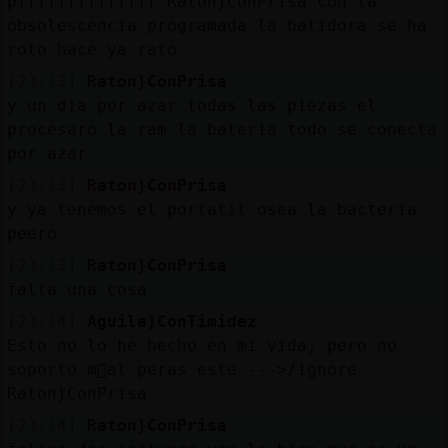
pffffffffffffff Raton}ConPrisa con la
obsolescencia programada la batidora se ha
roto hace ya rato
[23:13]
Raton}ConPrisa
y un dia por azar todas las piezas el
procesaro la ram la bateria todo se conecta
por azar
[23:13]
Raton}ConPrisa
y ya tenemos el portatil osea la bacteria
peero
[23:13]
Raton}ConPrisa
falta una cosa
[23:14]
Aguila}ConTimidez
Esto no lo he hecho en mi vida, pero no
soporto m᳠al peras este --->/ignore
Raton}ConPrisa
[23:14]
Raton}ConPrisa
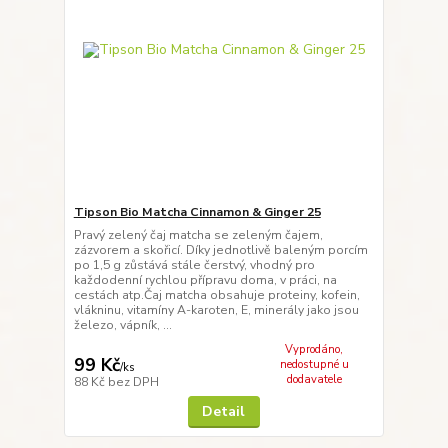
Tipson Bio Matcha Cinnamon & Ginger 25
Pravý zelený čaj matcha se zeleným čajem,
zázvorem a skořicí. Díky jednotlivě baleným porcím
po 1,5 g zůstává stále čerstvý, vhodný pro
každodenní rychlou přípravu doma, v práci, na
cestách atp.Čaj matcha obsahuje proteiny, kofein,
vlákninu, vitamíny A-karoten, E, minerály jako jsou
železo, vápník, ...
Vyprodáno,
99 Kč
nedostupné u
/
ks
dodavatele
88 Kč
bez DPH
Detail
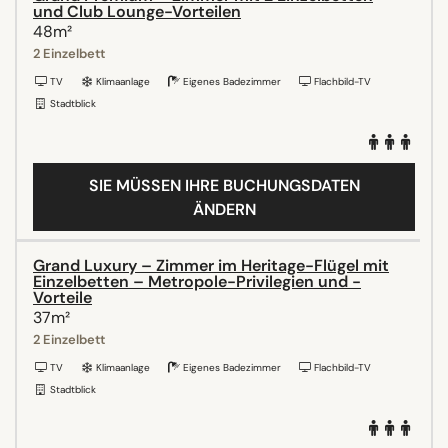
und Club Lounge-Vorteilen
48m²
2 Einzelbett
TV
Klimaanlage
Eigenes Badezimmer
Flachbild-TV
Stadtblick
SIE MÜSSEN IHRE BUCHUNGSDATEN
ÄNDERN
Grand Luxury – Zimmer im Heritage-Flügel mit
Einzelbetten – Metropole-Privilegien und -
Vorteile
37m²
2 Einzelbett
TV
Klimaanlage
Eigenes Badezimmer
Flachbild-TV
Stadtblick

-----

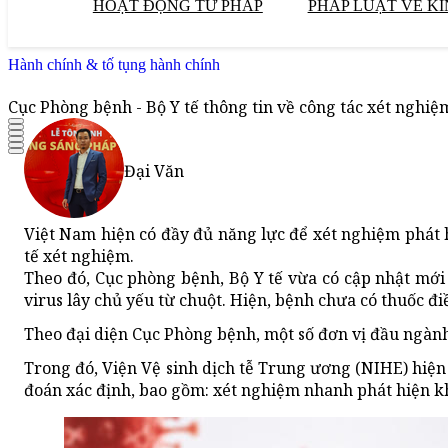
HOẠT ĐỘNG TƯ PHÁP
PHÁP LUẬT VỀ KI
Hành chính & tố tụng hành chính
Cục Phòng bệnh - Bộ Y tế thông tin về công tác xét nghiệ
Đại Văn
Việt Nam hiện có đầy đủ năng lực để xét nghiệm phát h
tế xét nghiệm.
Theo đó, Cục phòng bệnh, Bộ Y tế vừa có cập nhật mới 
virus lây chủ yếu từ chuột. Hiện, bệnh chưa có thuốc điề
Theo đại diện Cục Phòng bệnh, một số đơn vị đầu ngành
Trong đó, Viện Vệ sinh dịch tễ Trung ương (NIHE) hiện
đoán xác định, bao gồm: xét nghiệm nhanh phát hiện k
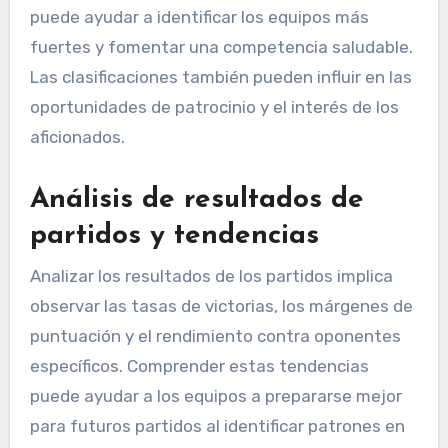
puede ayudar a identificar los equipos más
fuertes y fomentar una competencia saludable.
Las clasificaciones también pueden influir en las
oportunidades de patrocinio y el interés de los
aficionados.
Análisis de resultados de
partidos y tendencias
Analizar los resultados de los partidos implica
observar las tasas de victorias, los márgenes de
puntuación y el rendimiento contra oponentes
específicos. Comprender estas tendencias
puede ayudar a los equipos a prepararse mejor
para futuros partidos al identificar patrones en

-----

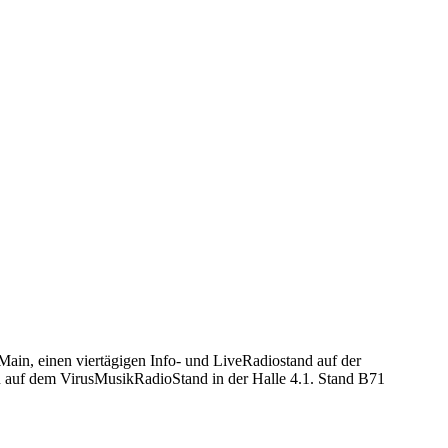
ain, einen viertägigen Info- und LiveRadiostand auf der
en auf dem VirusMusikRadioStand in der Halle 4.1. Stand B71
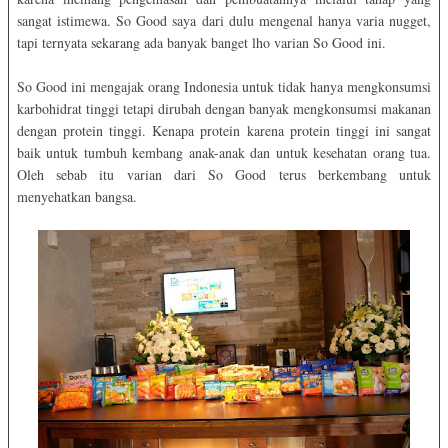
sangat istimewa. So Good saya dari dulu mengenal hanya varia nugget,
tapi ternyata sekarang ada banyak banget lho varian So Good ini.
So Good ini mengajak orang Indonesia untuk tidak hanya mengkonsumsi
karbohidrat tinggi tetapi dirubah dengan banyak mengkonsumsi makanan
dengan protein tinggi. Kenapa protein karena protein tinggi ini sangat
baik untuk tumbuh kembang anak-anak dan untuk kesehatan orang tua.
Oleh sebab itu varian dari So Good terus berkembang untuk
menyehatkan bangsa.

-----

Work order: The answer must be every line from the entries above that holds the string "dengan".

Problem solution:
karbohidrat tinggi tetapi dirubah dengan banyak mengkonsumsi makanan
dengan protein tinggi. Kenapa protein karena protein tinggi ini sangat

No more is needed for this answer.